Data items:
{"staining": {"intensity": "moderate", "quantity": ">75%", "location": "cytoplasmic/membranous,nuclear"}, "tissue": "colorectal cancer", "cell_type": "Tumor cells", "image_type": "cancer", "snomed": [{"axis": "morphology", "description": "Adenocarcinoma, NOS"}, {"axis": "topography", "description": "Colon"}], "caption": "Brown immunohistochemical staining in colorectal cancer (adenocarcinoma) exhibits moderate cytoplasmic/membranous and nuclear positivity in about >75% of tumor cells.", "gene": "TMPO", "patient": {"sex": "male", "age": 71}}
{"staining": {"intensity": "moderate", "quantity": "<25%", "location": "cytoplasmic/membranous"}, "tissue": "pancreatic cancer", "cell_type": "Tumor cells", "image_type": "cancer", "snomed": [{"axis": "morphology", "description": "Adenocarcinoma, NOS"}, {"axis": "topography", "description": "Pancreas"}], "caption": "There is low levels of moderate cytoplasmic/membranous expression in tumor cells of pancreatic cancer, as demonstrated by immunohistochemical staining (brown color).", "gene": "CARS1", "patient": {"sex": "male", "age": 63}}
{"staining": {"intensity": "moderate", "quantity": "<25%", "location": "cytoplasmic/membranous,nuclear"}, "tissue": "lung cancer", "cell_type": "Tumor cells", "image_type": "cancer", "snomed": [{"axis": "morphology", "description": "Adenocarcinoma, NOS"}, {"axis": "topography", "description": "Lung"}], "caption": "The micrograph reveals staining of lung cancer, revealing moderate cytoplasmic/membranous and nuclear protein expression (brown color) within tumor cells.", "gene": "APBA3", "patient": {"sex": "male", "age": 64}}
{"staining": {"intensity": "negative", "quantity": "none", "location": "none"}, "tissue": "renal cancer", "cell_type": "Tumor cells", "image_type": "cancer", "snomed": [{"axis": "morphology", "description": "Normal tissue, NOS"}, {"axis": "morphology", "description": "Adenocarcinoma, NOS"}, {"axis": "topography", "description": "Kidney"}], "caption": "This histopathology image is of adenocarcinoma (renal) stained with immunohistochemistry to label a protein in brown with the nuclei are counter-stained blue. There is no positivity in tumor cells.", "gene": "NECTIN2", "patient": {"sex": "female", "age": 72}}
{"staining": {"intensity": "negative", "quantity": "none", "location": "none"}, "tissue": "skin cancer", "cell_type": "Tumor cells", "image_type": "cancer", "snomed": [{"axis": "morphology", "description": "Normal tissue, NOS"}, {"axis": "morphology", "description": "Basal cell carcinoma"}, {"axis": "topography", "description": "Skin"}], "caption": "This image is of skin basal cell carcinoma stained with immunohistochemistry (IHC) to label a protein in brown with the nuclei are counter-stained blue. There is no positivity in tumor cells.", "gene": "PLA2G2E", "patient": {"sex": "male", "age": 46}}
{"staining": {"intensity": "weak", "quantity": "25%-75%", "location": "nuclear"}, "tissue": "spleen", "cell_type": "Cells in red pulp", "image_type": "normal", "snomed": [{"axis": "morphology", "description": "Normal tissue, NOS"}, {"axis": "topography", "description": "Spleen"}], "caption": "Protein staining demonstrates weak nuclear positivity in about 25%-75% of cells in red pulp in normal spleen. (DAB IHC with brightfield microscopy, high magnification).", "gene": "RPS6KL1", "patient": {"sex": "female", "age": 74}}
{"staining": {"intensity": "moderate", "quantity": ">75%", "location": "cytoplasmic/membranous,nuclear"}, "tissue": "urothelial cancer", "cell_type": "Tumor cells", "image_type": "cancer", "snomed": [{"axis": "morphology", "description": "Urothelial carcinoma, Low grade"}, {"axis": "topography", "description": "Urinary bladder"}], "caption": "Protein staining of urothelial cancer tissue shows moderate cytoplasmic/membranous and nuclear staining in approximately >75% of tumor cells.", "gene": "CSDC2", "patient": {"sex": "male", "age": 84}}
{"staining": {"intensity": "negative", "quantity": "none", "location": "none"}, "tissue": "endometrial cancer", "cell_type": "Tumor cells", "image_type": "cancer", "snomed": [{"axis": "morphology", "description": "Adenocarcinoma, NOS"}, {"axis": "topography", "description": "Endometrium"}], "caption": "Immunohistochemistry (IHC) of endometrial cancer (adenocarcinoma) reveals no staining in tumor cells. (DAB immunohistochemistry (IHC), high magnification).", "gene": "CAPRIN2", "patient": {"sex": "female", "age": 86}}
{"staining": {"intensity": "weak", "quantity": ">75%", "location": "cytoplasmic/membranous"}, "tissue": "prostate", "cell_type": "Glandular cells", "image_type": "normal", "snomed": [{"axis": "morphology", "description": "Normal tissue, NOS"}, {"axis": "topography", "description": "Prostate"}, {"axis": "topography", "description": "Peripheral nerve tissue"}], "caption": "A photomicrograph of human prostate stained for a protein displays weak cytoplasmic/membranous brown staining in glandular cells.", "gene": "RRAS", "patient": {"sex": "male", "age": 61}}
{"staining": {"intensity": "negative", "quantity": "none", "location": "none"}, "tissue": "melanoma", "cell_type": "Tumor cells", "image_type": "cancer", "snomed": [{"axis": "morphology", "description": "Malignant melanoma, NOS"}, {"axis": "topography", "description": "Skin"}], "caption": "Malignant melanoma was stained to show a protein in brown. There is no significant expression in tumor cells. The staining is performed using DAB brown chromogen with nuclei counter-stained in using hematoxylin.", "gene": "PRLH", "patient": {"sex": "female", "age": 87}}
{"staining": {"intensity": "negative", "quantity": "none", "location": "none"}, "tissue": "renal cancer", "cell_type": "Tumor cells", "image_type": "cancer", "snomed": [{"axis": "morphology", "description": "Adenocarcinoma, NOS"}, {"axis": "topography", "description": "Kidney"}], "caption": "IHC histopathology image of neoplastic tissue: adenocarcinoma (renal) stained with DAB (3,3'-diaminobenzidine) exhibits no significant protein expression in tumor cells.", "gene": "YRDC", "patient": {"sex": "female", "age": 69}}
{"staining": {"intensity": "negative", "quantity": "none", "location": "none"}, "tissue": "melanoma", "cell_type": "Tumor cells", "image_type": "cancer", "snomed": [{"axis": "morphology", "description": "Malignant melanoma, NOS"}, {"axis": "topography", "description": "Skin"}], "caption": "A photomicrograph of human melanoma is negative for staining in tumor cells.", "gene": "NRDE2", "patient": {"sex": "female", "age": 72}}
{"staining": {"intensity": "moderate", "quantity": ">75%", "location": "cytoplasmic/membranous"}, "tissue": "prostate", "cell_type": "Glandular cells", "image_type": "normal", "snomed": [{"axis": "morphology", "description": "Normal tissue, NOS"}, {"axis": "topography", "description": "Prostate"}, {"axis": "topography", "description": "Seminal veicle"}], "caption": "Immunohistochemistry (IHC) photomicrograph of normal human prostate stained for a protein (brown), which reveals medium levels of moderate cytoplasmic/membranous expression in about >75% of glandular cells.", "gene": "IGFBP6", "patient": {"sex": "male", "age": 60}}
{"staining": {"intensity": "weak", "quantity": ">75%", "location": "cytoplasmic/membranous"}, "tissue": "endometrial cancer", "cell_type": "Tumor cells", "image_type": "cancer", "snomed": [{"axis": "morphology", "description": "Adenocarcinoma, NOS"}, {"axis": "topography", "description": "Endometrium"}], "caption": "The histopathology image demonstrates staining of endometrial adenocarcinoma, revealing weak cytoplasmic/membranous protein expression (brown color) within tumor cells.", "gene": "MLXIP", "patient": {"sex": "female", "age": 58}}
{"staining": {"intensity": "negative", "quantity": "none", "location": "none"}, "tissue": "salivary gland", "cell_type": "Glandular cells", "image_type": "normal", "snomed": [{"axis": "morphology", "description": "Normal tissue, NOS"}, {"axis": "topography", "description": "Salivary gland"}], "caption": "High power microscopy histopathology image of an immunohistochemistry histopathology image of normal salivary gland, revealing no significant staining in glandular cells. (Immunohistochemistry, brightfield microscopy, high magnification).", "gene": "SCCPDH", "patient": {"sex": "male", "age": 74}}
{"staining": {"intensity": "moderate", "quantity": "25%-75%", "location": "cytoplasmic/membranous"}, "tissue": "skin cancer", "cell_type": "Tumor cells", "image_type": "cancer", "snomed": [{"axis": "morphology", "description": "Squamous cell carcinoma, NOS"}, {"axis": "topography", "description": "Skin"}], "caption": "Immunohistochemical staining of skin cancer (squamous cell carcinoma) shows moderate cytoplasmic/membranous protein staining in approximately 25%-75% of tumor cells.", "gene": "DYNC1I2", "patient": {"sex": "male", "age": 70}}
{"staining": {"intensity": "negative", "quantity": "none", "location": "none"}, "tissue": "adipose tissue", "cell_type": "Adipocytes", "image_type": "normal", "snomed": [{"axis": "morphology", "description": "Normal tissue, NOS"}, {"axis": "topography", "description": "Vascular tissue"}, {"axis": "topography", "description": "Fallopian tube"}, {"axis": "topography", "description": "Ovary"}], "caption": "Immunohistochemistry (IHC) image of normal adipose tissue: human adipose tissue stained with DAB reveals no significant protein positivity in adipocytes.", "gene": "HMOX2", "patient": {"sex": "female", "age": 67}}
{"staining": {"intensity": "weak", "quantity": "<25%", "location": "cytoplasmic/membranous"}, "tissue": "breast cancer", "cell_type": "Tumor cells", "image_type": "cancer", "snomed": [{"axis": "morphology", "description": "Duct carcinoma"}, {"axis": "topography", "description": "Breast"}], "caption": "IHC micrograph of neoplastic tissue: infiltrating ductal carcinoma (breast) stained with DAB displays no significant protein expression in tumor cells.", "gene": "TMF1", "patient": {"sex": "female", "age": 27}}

- [Exercise instructions] Copy the records above exactly, beginning at the line that contains "of human melanoma" and stopping after the line that contains "histopathology image demonstrates".

- [Response for this exercise]
{"staining": {"intensity": "negative", "quantity": "none", "location": "none"}, "tissue": "melanoma", "cell_type": "Tumor cells", "image_type": "cancer", "snomed": [{"axis": "morphology", "description": "Malignant melanoma, NOS"}, {"axis": "topography", "description": "Skin"}], "caption": "A photomicrograph of human melanoma is negative for staining in tumor cells.", "gene": "NRDE2", "patient": {"sex": "female", "age": 72}}
{"staining": {"intensity": "moderate", "quantity": ">75%", "location": "cytoplasmic/membranous"}, "tissue": "prostate", "cell_type": "Glandular cells", "image_type": "normal", "snomed": [{"axis": "morphology", "description": "Normal tissue, NOS"}, {"axis": "topography", "description": "Prostate"}, {"axis": "topography", "description": "Seminal veicle"}], "caption": "Immunohistochemistry (IHC) photomicrograph of normal human prostate stained for a protein (brown), which reveals medium levels of moderate cytoplasmic/membranous expression in about >75% of glandular cells.", "gene": "IGFBP6", "patient": {"sex": "male", "age": 60}}
{"staining": {"intensity": "weak", "quantity": ">75%", "location": "cytoplasmic/membranous"}, "tissue": "endometrial cancer", "cell_type": "Tumor cells", "image_type": "cancer", "snomed": [{"axis": "morphology", "description": "Adenocarcinoma, NOS"}, {"axis": "topography", "description": "Endometrium"}], "caption": "The histopathology image demonstrates staining of endometrial adenocarcinoma, revealing weak cytoplasmic/membranous protein expression (brown color) within tumor cells.", "gene": "MLXIP", "patient": {"sex": "female", "age": 58}}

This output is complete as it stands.